In den vergangenen 20 Jahren haben wir immer regelmäßige Konzeptionstage abgehalten, um die Vereinskultur weiter zu entwickeln. Den beratenden Frauen wurde immer versucht, regelmäßige Supervision und Fortbildungen zu ermöglichen. In den wirklich schwarzen Stunden des Vereins kam doch immer wieder ein Lichtblick her, gemäß unseres Beratungsgrundsatzes „am Ende des Tunnels kommt das Licht“.
Bei den Vereinsfrauen gab es immer ein Kommen und Gehen. Zum heutigen Zeitpunkt haben wir neun aktive Vereinsfrauen. Von den Gründungsfrauen sind Monika und Christa noch aktiv im Verein und Katherina bringt sich aus der Ferne in die E-Mail-Diskussionen ein.
Angelika war eine kurze Zeit unsere Beratungsfrau und leistete viel für uns an Öffentlichkeitsarbeit. Gudrun, Simone, Angelika, Eva, Magdalena, Kerstin, Renate und Nina haben in den vergangenen Jahren die Beratungsarbeit geleitet, meistens ehrenamtlich oder bei schlechter Bezahlung. Auch die inzwischen ausgetretenen Vereinsfrauen haben den Verein maßgeblich unterstützt, sodass es der steten Zusammenarbeit aller Frauen zu verdanken ist, dass es den Verein heute noch gibt.
In den vergangenen 20 Jahren erlebte der Verein Höhen und Tiefen. Trotz allem hat sich der Verein eine Kultur erhalten. Wir haben alle Jubiläen gefeiert und immer an einem gemeinsamen Weihnachtsessen festgehalten.

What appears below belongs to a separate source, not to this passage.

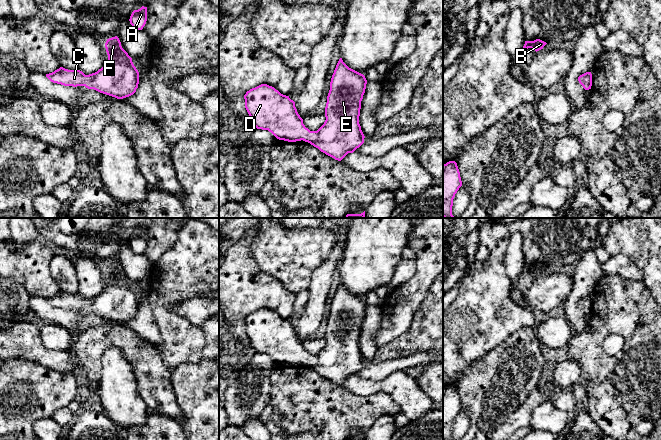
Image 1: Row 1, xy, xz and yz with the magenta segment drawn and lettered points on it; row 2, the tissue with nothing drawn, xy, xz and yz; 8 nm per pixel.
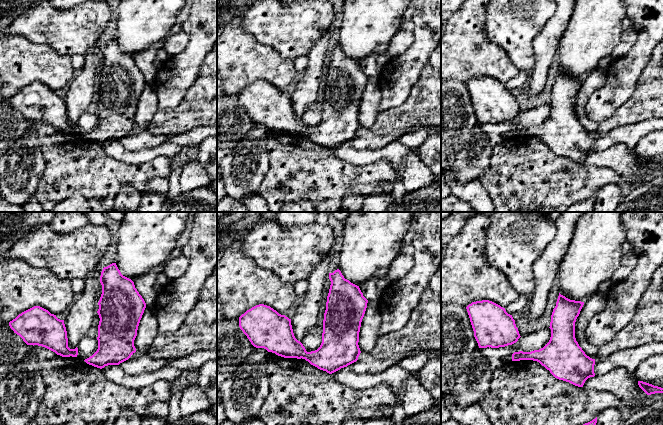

In diesen zwei Jahrzehnten haben wir mehrere Konzepttage abgehalten, um uns weiter zu entwickeln und darüber auch neue Kraft zu tanken für unsere Vision unserer Beratungsarbeit. Es ist uns gelungen, zu überleben, für einige von uns im doppelten Sinn! Der Kreis Gütersloh trägt in einem hohen Maße Anteil daran, dass die Beratungsstelle und der Verein noch bestehen. Die Politik hat endlich erkannt wie wichtig „Trotz Allem“ für die Beratungslandschaft im Kreis Gütersloh ist und wir freuen uns auf die nächsten 20 Jahre – gerne mit weniger Kämpfen.